The 2019 Nobel Prize in Chemistry honored on Wednesday an American, a British and a Japanese, inventors of the lithium-ion battery that equips smartphones and electric cars and whose demand explodes in the face of the climate emergency.

Lithium-ion batteries, born during the oil crisis in the late 1970s, represented a revolution in the storage of energy.

It is Stanley Witthingham who first sought to free us from fossil fuels by discovering the power of lithium, a very light metal, and very reactive, able to provide a voltage of 3.5 volts, higher than that of conventional batteries .

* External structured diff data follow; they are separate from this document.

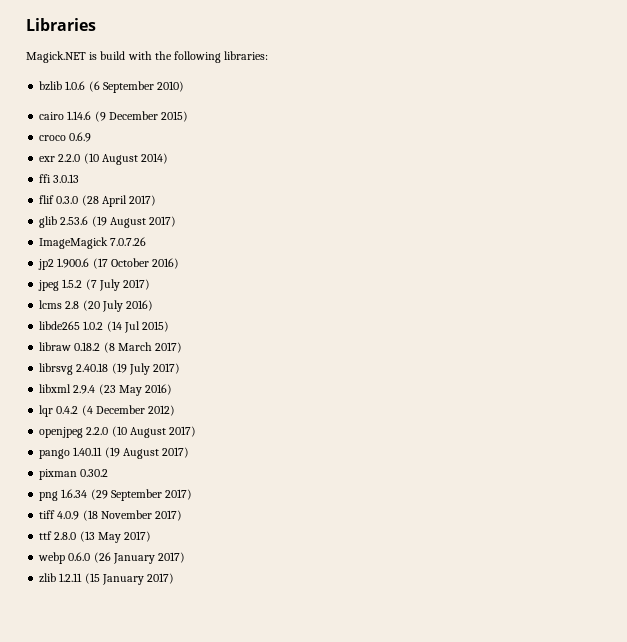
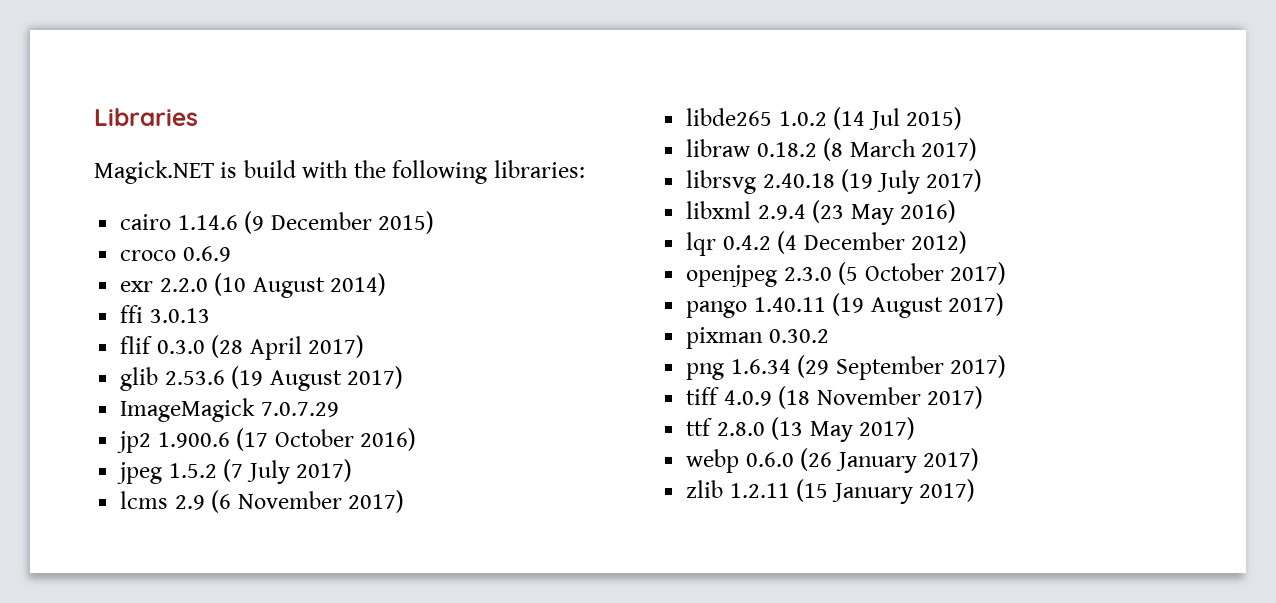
[39,81,185,93] // bzlib 1.0.6 (6 September 2010) -> (585, 169) none
[110,237,147,246] 7.0.7.26 -> [260,402,339,417] 7.0.7.29
[65,300,154,312] 2.8 (20 July 2016) -> [174,490,405,513] 2.9 (6 November 2017)
[86,426,166,438] 2.2.0 (10 August -> [783,262,944,285] 2.3.0 (5 October

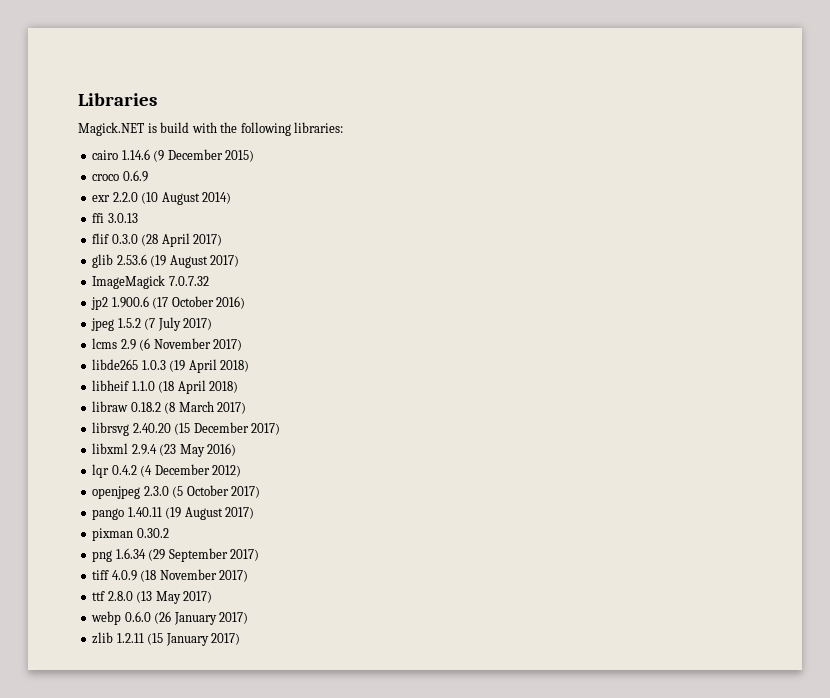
[260,402,339,417] 7.0.7.29 -> [168,276,209,286] 7.0.7.32
[778,107,963,130] 1.0.2 (14 Jul 2015) -> [141,359,250,373] [92,380,239,394] 1.0.3 (19 April 2018) // libheif 1.1.0 (18 April 2018)
[762,169,920,194] 2.40.18 (19 July -> [132,422,249,435] 2.40.20 (15 December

The 2019 #NobelPrize in Chemistry has been awarded to John B. Goodenough, Mr. Stanley Whittingham and Akira Yoshino "for the development of lithium-ion batteries." Pic.twitter.com/LUKTeFhUbg

The Nobel Prize (@NobelPrize) October 9, 2019

In the 1980s, John Goodenough added cobalt oxide, which allowed small lithium ions to roam freely between the two poles of the battery, and finally, Akira Yoshino completed the device with carbon electrodes for further facilitate the process.

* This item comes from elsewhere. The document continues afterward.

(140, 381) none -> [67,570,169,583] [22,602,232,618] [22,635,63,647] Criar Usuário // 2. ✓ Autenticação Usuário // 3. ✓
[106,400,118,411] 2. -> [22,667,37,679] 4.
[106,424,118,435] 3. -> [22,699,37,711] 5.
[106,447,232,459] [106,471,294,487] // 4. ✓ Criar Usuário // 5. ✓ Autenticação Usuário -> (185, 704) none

► See also: The 2019 Nobel Prize in Physics honors three astronomy researchers

As a result, lithium ions roam freely during charge and discharge cycles of the battery, without modifying the host materials in the + and - electrodes.

Compact and enduring

Lithium-ion batteries are small, lightweight and run out very slowly. That's why this technology is now in all the portable and mobile electronics we use. " This type of lightweight, rechargeable and powerful battery is now used everywhere ," said the Royal Swedish Academy of Sciences, which awards the prize. [...] It can store significant amounts of solar and wind energy, paving the way for a society free of fossil fuels . "

There is nevertheless a small flat: lithium is a rare material, it represents only 0.06% of the earth's crust.